D’un côté il y a les méchants. Ils détruisent les forêts pour satisfaire les appétits financiers de leurs firmes multinationales, ils massacrent des tribus indiennes pour favoriser l’exploitation de minerais ou de pétrole, ils ont l’appui de la police. De l’autre côté il y a les gentils. Un groupe d’ecowarriors s’assigne une mission : assassiner à différents endroits de la planète à l’aide de sarbacanes et de fléchettes empoisonnées, des exportateurs de bois exotique, des dirigeants de multinationales et des responsables de la Banque centrale. Les exclus de la mondialisation prennent les armes. Les victimes de la déforestation se vengent dans le sang. Ils parviennent à dérégler le système capitaliste. Ce résumé montre que LE MONDE est du côté des guerriers verts*. Mais il s’agissait seulement pour la journaliste Macha Séry de faire la recension du thriller écolo de Gert Nygardshaug, « Le Zoo de Mengele ».

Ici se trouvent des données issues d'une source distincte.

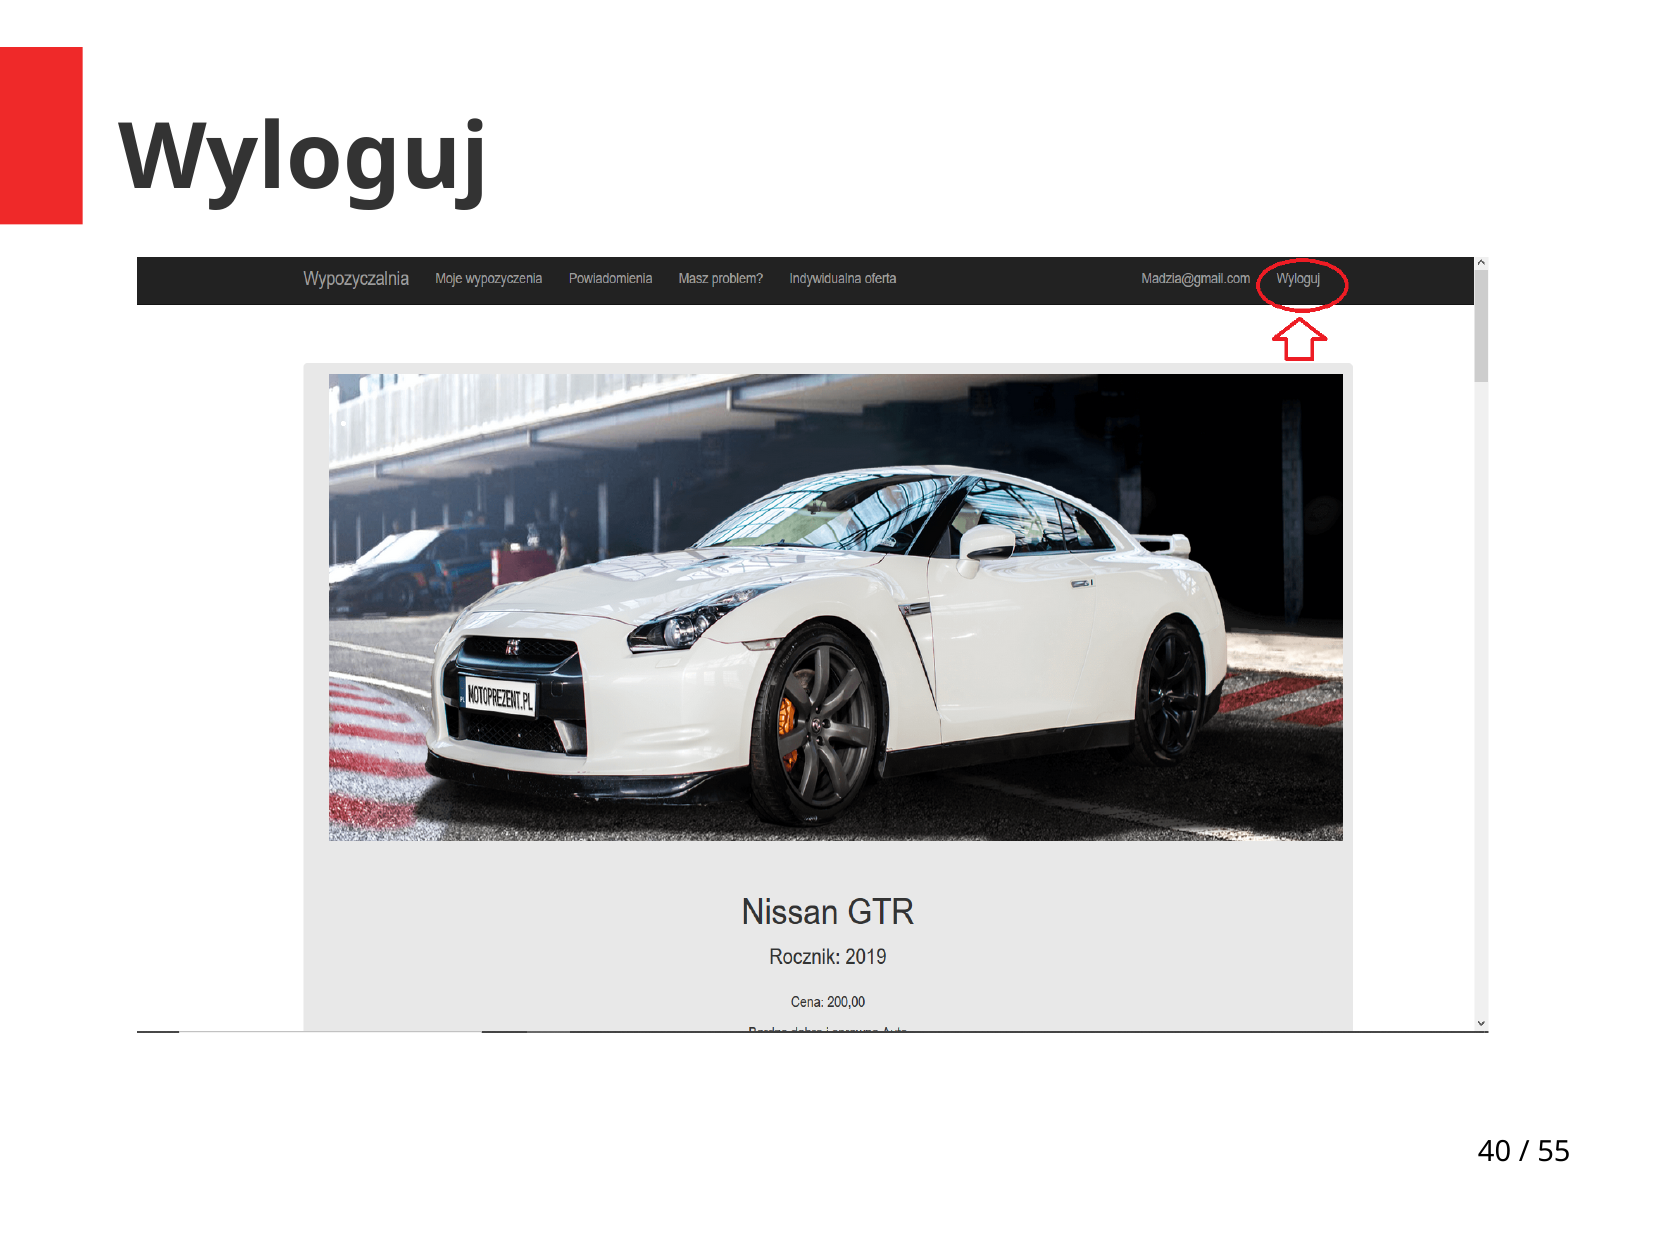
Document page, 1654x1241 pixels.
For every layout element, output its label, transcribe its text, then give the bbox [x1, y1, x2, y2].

Un extrait du livre : « Mino avait enfin un but : tuer. Il avait compris qu’il n’y aurait plus jamais de grandes guerres mondiales comme par le passé. Mais une autre guerre était en marche : le terrorisme systématique contre ceux qui avaient le pouvoir de détruire, d’empester et d’oppresser, contre ceux qui n’avaient pas compris l’importance des déplacements des fourmis, la communication sensible des feuilles, la perception exceptionnelle des animaux et la nécessité des concepts environnementaux. Il avait appris qu’il y avait des éco-systèmes, des chaînes d’événements assemblées et forgées au cours d’un lent processus ayant duré des millions d’années. Et que ces chaînes avaient été brutalement rompues par une course aveugle aux profits à court terme. Il n’y avait pas de grâce à accorder. Il ne pouvait pas y avoir grâce (Le Zoo de Mengele, pages 264-265). » A notre avis, ce n’est pas un éloge de l’écoterrorisme, plutôt l’appel à un réseau de résistants à un conglomérat qui fait la guerre à la terre.
Sur ce blog, nous avons parlé souvent des écowarriors**, un mouvement ultraminoritaire qui pose le problème de la violence thermo-industrielle contre la nature et l’homme plutôt que le problème de la violence physique contre des individus. Macha Séry écrit qu’on aurait tort de voir dans le pamphlet antilibéral de Gert Nygardshaug une apologie du terrorisme. Il faudrait prendre ce roman pour ce qu’il est : d’abord un cri d’alarme – au rythme actuel, la moitié de l’Amazonie aura disparu en 2050, voire dès 2030.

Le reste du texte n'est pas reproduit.